Bene ha fatto il GIP presso il Tribunale di Taranto a sollevare questione di legittimità costituzionale sui diversi provvedimenti emessi dai Governi per salvare l’Ilva. Il magistrato ha emesso un’ordinanza con la quale chiede alla Consulta di pronunciarsi sulla violazione degli articoli 3, 24, 32, 35, 41, 112 e 117 della Costituzione.
Sono questi gli articoli presumibilmente violati dai decreti Salva Ilva, che hanno consentito e consentiranno alla fabbrica di produrre – e quindi di inquinare – fino all’agosto 2023, termine attualmente indicato come periodo di ultimazione dei lavori di adeguamento del Piano ambientale per il risanamento della fabbrica tarantina.
La Regione viene identificata dal GIP quale persona offesa dal reato contestato. Per questo la Giunta Regionale – su proposta del Presidente Emiliano, costantemente attento alle problematiche ambientali che continuano a ferire Taranto – ha conferito un incarico difensivo allo scopo di intervenire nel giudizio di legittimità costituzionale promosso dal GIP presso il Tribunale.
Infatti la Regione Puglia, in caso di formulazione di rinvio a giudizio a seguito dell’incidente di costituzionalità, potrebbe costituirsi parte civile per ottenere, ovviamente a beneficio della popolazione tarantina, il risarcimento dei danni cagionati dal reato.
Il GIP ha focalizzato l’attenzione in particolare su due aspetti della vicenda: lo spostamento costante della data di ultimazione dei lavori di risanamento della fabbrica e l’immunità concessa ai vertici della fabbrica (prima i commissari e ora i nuovi gestori di ArcelorMittal), in attesa del completamento dei lavori.
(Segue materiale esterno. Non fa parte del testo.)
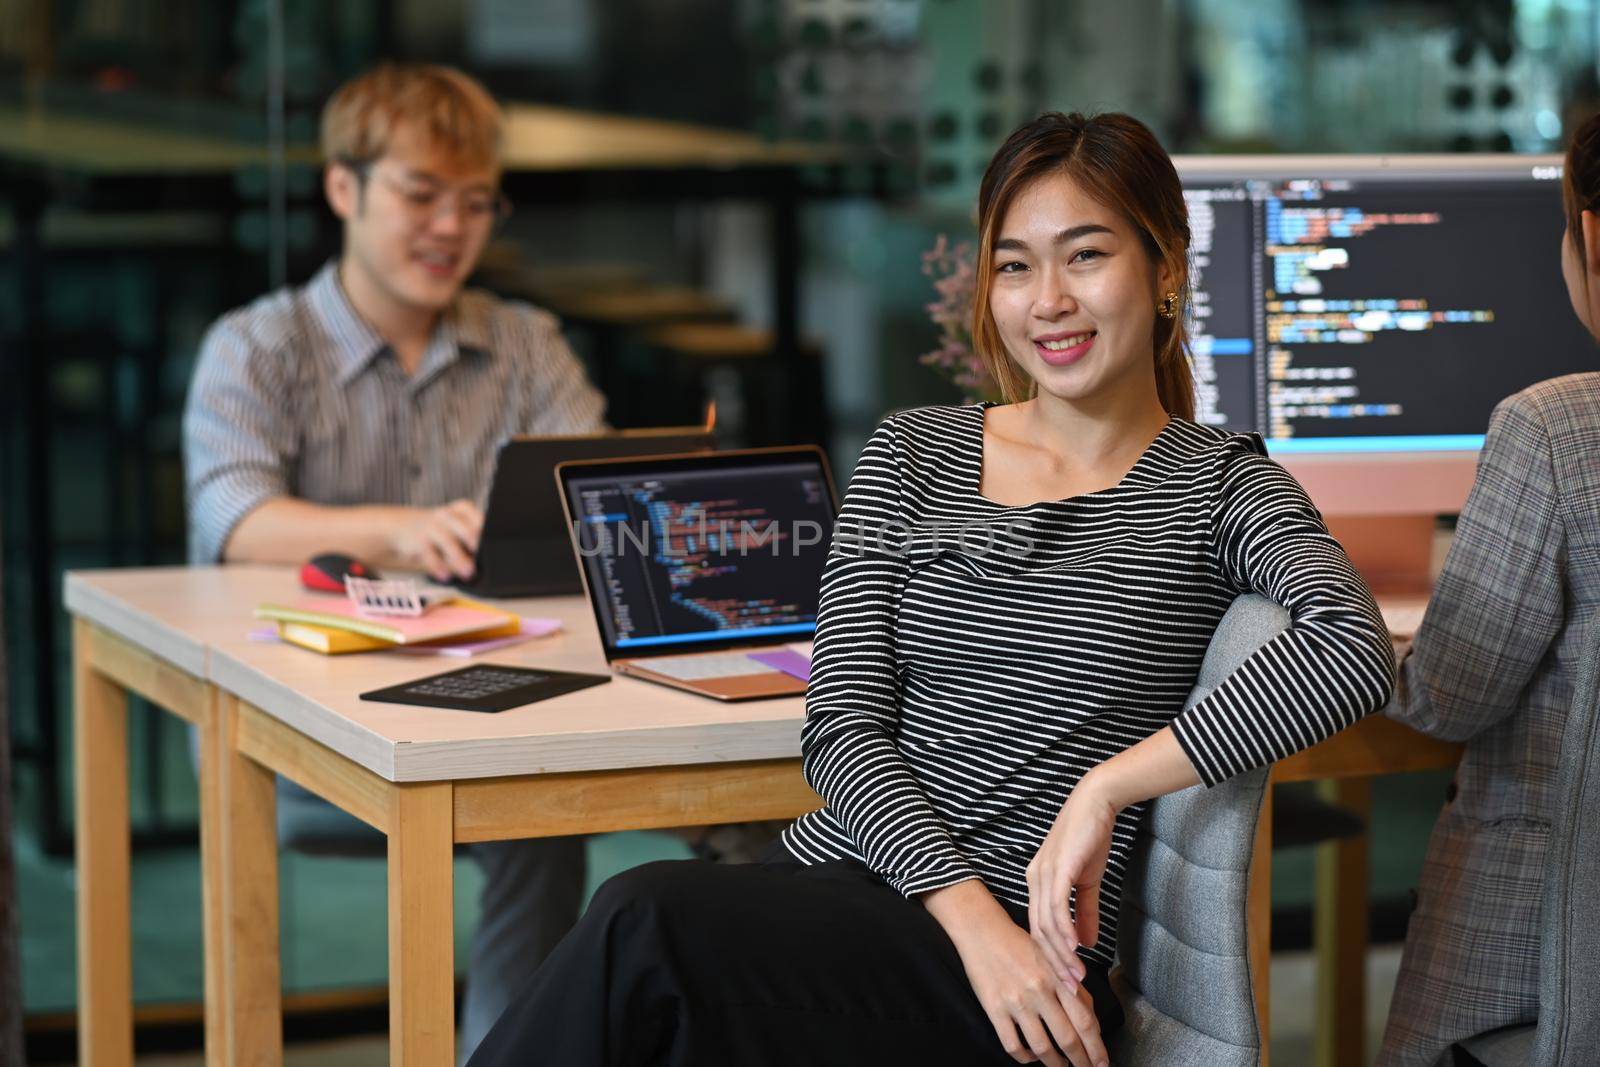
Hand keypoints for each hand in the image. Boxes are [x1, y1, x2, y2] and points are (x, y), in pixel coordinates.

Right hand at [385, 499, 483, 580]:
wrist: (406, 525)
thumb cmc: (442, 532)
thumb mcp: (457, 529)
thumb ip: (472, 540)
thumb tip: (487, 561)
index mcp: (464, 509)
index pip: (481, 521)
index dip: (490, 537)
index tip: (497, 551)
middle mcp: (449, 514)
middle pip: (467, 530)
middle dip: (477, 547)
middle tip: (487, 563)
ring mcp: (433, 525)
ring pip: (448, 541)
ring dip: (459, 559)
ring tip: (468, 573)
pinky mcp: (419, 538)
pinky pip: (430, 553)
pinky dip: (438, 565)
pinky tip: (445, 576)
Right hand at [924, 882, 1107, 1066]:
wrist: (982, 930)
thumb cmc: (1018, 942)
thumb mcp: (1052, 957)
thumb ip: (1072, 985)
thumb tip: (1089, 1014)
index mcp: (1057, 978)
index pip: (1085, 1021)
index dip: (1096, 1047)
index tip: (1102, 1062)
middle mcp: (1039, 991)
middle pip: (1068, 1038)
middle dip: (1082, 1061)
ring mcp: (1016, 1002)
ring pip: (1042, 1046)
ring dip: (1055, 1064)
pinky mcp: (994, 1009)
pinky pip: (1012, 1044)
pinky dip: (1024, 1057)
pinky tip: (1030, 1056)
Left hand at [1027, 776, 1118, 984]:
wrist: (1096, 804)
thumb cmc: (1090, 840)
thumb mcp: (1087, 882)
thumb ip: (1085, 913)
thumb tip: (1088, 944)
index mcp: (1037, 884)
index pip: (1039, 929)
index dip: (1052, 957)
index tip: (1066, 981)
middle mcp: (1034, 880)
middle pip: (1038, 933)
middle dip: (1054, 964)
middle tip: (1070, 990)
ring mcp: (1043, 874)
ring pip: (1047, 925)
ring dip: (1062, 954)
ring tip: (1077, 977)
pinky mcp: (1058, 868)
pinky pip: (1057, 906)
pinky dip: (1065, 930)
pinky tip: (1076, 948)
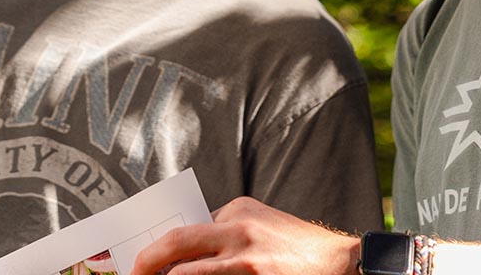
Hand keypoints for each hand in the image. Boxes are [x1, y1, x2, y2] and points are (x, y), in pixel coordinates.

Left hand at [131, 197, 359, 274]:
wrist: (341, 263)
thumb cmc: (296, 246)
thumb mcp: (261, 223)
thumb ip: (227, 229)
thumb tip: (188, 250)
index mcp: (238, 212)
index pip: (186, 230)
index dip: (157, 250)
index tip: (139, 265)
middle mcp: (240, 233)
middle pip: (177, 243)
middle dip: (147, 263)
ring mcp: (247, 263)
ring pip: (190, 274)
Il primo decreto Salva Ilva, voluto nel 2012 dal Governo Monti, autorizzava l’attività produttiva dell’Ilva anche in presenza di deficienze impiantistiche che potevano determinare emissioni nocive, a condizione che venissero rispettate le prescrizioni temporali per gli adeguamenti degli impianti previsti dalla nuova autorizzazione integrata ambientale. In quel provvedimento si imponeva alla fabbrica di risanare gli impianti entro il 31 luglio 2015.
Ma a distanza di sette anni dal quel decreto queste condizioni, sostanziali e temporali, sono state disinvoltamente oltrepassate, con il prosieguo dell’attività autorizzata ben oltre il limite di 36 mesi. Infatti, con la scadenza posticipata al 2023 il legislatore ha finito con il privilegiare, con le ultime norme contenute nei cosiddetti decreti Salva Ilva, in modo eccessivo l’interesse alla prosecuzione dell’attività produttiva, trascurando del tutto le esigenze di diritti costituzionali inviolabili quali la salute e la vita stessa, nonché il diritto al lavoro in ambiente sicuro e non pericoloso.
In sostanza, è stata confermata negli anni una norma scandalosa che è una vera e propria barbarie giuridica. Se a ogni scadenza si può sempre prorogare tutto, il risanamento dell’Ilva non arriverà mai. Ma non si può permettere che uno stabilimento industriale fortemente inquinante operi in regime di immunità penale e civile.
L’attenzione dell’intera Giunta regionale, guidata dal presidente Emiliano, è massima sulle problematiche ambientali. Pertanto continueremo a vigilare e nel contempo a lavorare per raggiungere l’obiettivo della decarbonizzazione della fabbrica: unica soluzione compatibile con salute e ambiente.